Once the money is in the bank, it can be easily transferred to any other Philippine institute for a fee of PHP 25 (USD 0.50) or free of charge to any Land Bank or OFBank client. Elacion, a wise mom, asked her children to open accounts with OFBank to reduce costs as much as possible. “This way, they also don’t have to go to the remittance center to check if they can pick up the money I sent,” she said. “There are times when the system is offline, and they would wait an entire day in the center.”

Buy our bonds

While most Philippine banks have specific savings accounts for overseas workers, they all have varying requirements ranging from official work documents to minimum deposit requirements of as much as USD 100. “What I really like about OFBank is they don’t require an initial deposit to open an account,” said Senyo Lenos, an engineer based in Thailand.

OFBank’s affiliation with the government also provides easy access to another form of savings products that have so far been out of reach for most Philippine citizens. In September, it became the first app to offer retail treasury bonds for a minimum investment amount of PHP 5,000 (USD 104). So far, it has processed PHP 48.7 million (USD 1 million) worth of bond purchases through this channel. Previously, buyers had to visit their bank branches and sign relevant documents.

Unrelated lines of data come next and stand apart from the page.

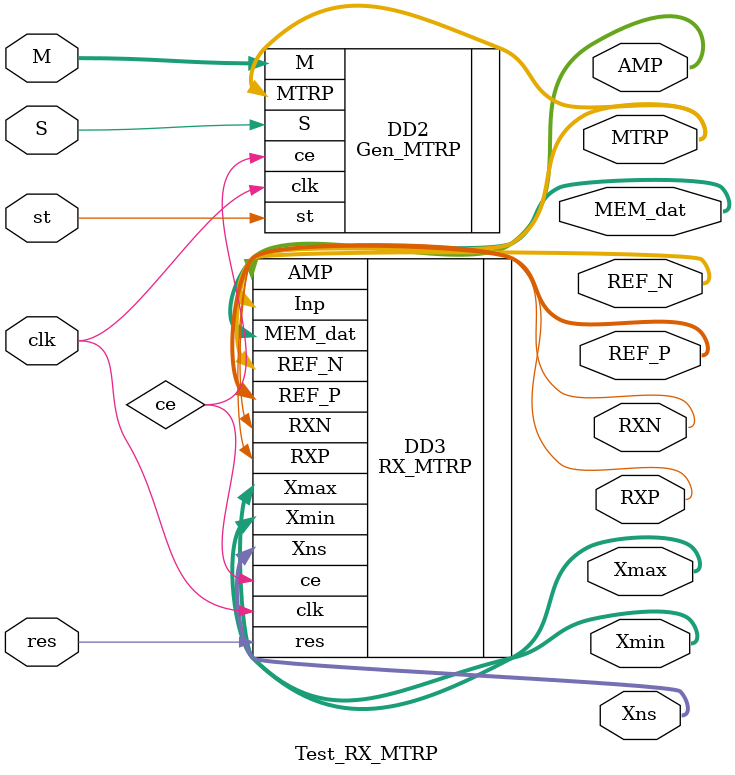
<source format=v>
module Test_RX_MTRP(
input clk, output wire [11:0]MTRP,
input st, output wire [11:0]MEM_dat,
input [5:0] M, output wire [11:0]Xmax,
input S, output wire [11:0]Xns,
input res, output wire [11:0]Xmin, output wire [11:0]REF_P,
output wire [11:0]REF_N,
output wire RXP,
output wire RXN,
output wire [10:0]AMP);
wire ce ;
Gen_MTRP DD2 ( .clk(clk), .MTRP(MTRP),
.st(st), .ce(ce),
.M(M),
.S(S));
RX_MTRP DD3 ( .Inp(MTRP), .MEM_dat(MEM_dat),
.clk(clk), .RXP(RXP),
.ce(ce), .RXN(RXN), .res(res), .Xmax(Xmax),
.Xns(Xns),
.Xmin(Xmin),
.REF_P(REF_P),
.REF_N(REF_N),
.AMP(AMP));
endmodule
</source>
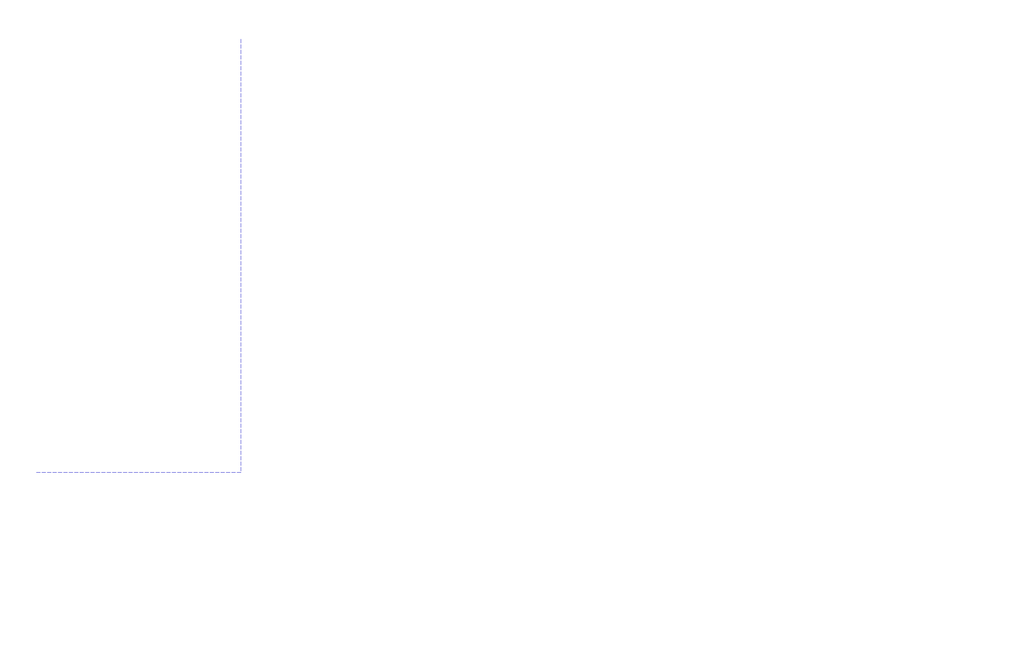
<source format=kicad_sch>
(kicad_sch (version 20211123) (generator eeschema)

  (uuid 82a9a530-e248-4dc9-896c-25f6d73fe113)

  (paper "B")

  (title_block
    (title "Blank Card for SLI Backplane")
    (date "2021-11-05")
    (rev "A")
    (company "Sierra Lobo INC.")
  )

  


  (polyline (pts (xy 101.6 16.51) (xy 101.6 199.39))
    (stroke (width 0) (type default) (color 0 0 0 0))
    (uuid 04ecc5b9-1245-4cd5-a81b-6d27476f97b6)
  )
  (polyline (pts (xy 101.6 199.39) (xy 15.24 199.39))
    (stroke (width 0) (type default) (color 0 0 0 0))
    (uuid 2dd0add1-9a95-4b8c-a47a-bb7c827bbb1c)
  )
  (polyline (pts (xy 1041.4 464.82) (xy 1041.4 452.12))
    (stroke (width 0) (type default) (color 0 0 0 0))
    (uuid a5c7f988-1d57-48d4-82d1-1deaeac9e184)
  )
)

</source>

If successful, OFBank can become a viable player in the fourth largest remittance market in the world. In 2020, despite the repatriation of more than 400,000 overseas workers, remittances from Filipinos abroad reached USD 33.2 billion, only a minimal drop from the USD 33.44 billion recorded in 2019—the highest amount ever.

The sky’s the limit

Martin, who didn’t disclose OFBank’s number of account holders, said that since its launch, the bank has processed PHP 500 million (USD 10 million) worth of transactions, just a small fraction of the large pie. Martin gives some credit to the existing infrastructure. “It’s not like OFBank had to set up a new structure or new technologies,” she said. “It’s the remittance service of Land Bank, which has been in business for quite a while, that we’re piggybacking on.”

Martin believes the bank has huge potential to disrupt the market but likely needs some additional capital. “The government has been very emphatic that it wants OFBank to be the bank that can advance the financial capacity of overseas Filipino workers, and the bank that will provide them with the lowest remittance cost,” she said. “We are hopeful that we will make it happen.”

But to succeed, it will need a change of long-established practices within the overseas community that has traditionally relied on physical transactions for their remittances. Jeremaiah Opiniano from the Institute for Migration and Development Issues said that Filipinos abroad traditionally use money transfer operators (MTOs), international firms such as MoneyGram, or local services like Cebuana Lhuillier.

While a digital service promises convenience, it may also create obstacles. Fern, a domestic worker in Brunei, said she needs to have a consistent and fast internet connection to make transactions through the app.

“OFBank has to prove its worth,” Opiniano said, adding that MTOs are a tough contender to beat. “Commercial banks have had a foothold in the market for over a decade. The way OFBank markets itself and how it rolls out its services will determine how far it can go.”